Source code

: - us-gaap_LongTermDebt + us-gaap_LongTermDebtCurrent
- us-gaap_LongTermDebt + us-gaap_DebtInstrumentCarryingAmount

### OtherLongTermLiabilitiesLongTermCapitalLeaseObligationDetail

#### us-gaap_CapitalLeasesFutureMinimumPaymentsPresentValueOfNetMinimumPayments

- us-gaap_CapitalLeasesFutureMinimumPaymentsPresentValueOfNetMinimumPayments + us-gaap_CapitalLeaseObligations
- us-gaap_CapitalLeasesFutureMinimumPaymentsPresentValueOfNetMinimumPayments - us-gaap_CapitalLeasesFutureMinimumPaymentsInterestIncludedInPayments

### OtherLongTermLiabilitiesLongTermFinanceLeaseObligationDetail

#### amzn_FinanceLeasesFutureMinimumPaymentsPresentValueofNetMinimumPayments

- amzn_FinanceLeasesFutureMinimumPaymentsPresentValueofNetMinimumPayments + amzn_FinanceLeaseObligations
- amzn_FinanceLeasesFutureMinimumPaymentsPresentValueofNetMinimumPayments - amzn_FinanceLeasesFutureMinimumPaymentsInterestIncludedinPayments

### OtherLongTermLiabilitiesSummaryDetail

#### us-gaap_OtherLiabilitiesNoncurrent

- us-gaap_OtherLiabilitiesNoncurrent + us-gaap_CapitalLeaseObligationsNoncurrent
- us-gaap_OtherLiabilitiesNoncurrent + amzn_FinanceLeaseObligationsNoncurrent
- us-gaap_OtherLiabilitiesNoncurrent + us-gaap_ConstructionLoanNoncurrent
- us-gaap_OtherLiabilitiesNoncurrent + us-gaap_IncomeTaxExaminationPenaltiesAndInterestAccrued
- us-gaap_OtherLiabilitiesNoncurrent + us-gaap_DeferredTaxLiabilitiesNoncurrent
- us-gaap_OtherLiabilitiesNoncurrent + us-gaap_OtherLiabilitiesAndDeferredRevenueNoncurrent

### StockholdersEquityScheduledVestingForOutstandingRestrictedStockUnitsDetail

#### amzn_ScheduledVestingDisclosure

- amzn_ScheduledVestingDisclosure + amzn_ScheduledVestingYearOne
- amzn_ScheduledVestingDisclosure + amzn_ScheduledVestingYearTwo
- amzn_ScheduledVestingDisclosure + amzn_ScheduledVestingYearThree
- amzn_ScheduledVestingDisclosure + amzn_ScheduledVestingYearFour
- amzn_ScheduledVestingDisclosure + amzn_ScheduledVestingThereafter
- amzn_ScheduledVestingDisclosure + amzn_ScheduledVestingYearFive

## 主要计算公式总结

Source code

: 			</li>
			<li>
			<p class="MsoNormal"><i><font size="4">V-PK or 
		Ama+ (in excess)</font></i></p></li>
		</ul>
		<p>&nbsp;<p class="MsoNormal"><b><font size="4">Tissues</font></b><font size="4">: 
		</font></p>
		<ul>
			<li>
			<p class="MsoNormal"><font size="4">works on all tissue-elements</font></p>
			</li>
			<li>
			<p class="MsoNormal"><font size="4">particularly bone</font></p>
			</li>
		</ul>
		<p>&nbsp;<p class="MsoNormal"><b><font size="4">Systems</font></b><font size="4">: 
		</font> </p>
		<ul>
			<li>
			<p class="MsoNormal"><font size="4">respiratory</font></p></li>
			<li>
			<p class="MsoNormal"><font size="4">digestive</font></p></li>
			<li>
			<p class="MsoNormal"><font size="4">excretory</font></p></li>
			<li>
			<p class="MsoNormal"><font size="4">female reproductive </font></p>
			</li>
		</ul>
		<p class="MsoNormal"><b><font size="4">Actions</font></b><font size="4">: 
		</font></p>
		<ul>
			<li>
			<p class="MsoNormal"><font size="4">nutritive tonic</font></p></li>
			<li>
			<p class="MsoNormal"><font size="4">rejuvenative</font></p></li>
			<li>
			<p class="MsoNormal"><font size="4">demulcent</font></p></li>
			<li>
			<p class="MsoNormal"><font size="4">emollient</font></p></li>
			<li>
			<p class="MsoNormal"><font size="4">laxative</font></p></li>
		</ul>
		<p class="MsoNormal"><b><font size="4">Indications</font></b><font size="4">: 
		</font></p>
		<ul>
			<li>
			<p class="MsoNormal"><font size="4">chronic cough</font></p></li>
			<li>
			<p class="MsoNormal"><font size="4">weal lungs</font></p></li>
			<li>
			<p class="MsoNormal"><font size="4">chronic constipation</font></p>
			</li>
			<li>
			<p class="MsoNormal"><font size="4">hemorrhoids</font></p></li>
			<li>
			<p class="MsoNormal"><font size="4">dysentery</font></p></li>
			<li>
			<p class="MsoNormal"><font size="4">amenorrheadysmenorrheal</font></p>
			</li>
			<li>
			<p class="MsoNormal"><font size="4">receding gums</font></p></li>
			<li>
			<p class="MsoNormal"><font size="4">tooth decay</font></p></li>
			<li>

* _Task prompt_: Nothing in the material should be left out; output it exactly.

* _Reply to the exercise_:
Source code

: - us-gaap_LongTermDebt + us-gaap_LongTermDebtCurrent
- us-gaap_LongTermDebt + us-gaap_DebtInstrumentCarryingAmount

### OtherLongTermLiabilitiesLongTermCapitalLeaseObligationDetail

#### us-gaap_CapitalLeasesFutureMinimumPaymentsPresentValueOfNetMinimumPayments

- us-gaap_CapitalLeasesFutureMinimumPaymentsPresentValueOfNetMinimumPayments + us-gaap_CapitalLeaseObligations
- us-gaap_CapitalLeasesFutureMinimumPaymentsPresentValueOfNetMinimumPayments - us-gaap_CapitalLeasesFutureMinimumPaymentsInterestIncludedInPayments

### OtherLongTermLiabilitiesLongTermFinanceLeaseObligationDetail

#### amzn_FinanceLeasesFutureMinimumPaymentsPresentValueofNetMinimumPayments

- amzn_FinanceLeasesFutureMinimumPaymentsPresentValueofNetMinimumPayments + amzn_FinanceLeaseObligations
- amzn_FinanceLeasesFutureMinimumPaymentsPresentValueofNetMinimumPayments - amzn_FinanceLeasesFutureMinimumPaymentsInterestIncludedinPayments

### OtherLongTermLiabilitiesSummaryDetail

#### us-gaap_OtherLiabilitiesNoncurrent

- us-gaap_OtherLiabilitiesNoncurrent + us-gaap_CapitalLeaseObligationsNoncurrent
- us-gaap_OtherLiabilitiesNoncurrent + amzn_FinanceLeaseObligationsNoncurrent
- us-gaap_OtherLiabilitiesNoncurrent + us-gaap_ConstructionLoanNoncurrent
- us-gaap_OtherLiabilitiesNoncurrent + us-gaap_IncomeTaxExaminationPenaltiesAndInterestAccrued
- us-gaap_OtherLiabilitiesNoncurrent + us-gaap_DeferredTaxLiabilitiesNoncurrent
- us-gaap_OtherLiabilitiesNoncurrent + us-gaap_OtherLiabilitiesAndDeferredRevenueNoncurrent

### StockholdersEquityScheduledVestingForOutstandingRestrictedStockUnitsDetail

#### amzn_ScheduledVestingDisclosure

- amzn_ScheduledVestingDisclosure + amzn_ScheduledVestingYearOne
- amzn_ScheduledVestingDisclosure + amzn_ScheduledVestingYearTwo
- amzn_ScheduledVestingDisclosure + amzn_ScheduledVestingYearThree
- amzn_ScheduledVestingDisclosure + amzn_ScheduledVestingYearFour
- amzn_ScheduledVestingDisclosure + amzn_ScheduledVestingThereafter
- amzn_ScheduledVestingDisclosure + amzn_ScheduledVestingYearFive

## 主要计算公式总结

Source code

: 			</li>
			<li>
			<p class="MsoNormal"><i><font size="4">V-PK or 
		Ama+ (in excess)</font></i></p></li>
		</ul>
		<p>&nbsp;<p class="MsoNormal"><b><font size="4">Tissues</font></b><font size="4">: 
		</font></p>
		<ul>
			<li>
			<p class="MsoNormal"><font size="4">works on all tissue-elements</font></p>
			</li>
			<li>
			<p class="MsoNormal"><font size="4">particularly bone</font></p>
			</li>
		</ul>
		<p>&nbsp;<p class="MsoNormal"><b><font size="4">Systems</font></b><font size="4">: 
		</font> </p>
		<ul>
			<li>
			<p class="MsoNormal"><font size="4">respiratory</font></p></li>
			<li>
			<p class="MsoNormal"><font size="4">digestive</font></p></li>
			<li>
			<p class="MsoNormal"><font size="4">excretory</font></p></li>
			<li>
			<p class="MsoNormal"><font size="4">female reproductive </font></p>
			</li>
		</ul>
		<p class="MsoNormal"><b><font size="4">Actions</font></b><font size="4">: 
		</font></p>
		<ul>
			<li>
			<p class="MsoNormal"><font size="4">nutritive tonic</font></p></li>
			<li>
			<p class="MsoNormal"><font size="4">rejuvenative</font></p></li>
			<li>
			<p class="MsoNormal"><font size="4">demulcent</font></p></li>
			<li>
			<p class="MsoNormal"><font size="4">emollient</font></p></li>
			<li>
			<p class="MsoNormal"><font size="4">laxative</font></p></li>
		</ul>
		<p class="MsoNormal"><b><font size="4">Indications</font></b><font size="4">: 
		</font></p>
		<ul>
			<li>
			<p class="MsoNormal"><font size="4">chronic cough</font></p></li>
			<li>
			<p class="MsoNormal"><font size="4">weal lungs</font></p></li>
			<li>
			<p class="MsoNormal"><font size="4">chronic constipation</font></p>
			</li>
			<li>
			<p class="MsoNormal"><font size="4">hemorrhoids</font></p></li>
			<li>
			<p class="MsoNormal"><font size="4">dysentery</font></p></li>
			<li>
			<p class="MsoNormal"><font size="4">amenorrheadysmenorrheal</font></p>
			</li>
			<li>
			<p class="MsoNormal"><font size="4">receding gums</font></p></li>
			<li>
			<p class="MsoNormal"><font size="4">tooth decay</font></p></li>
			<li>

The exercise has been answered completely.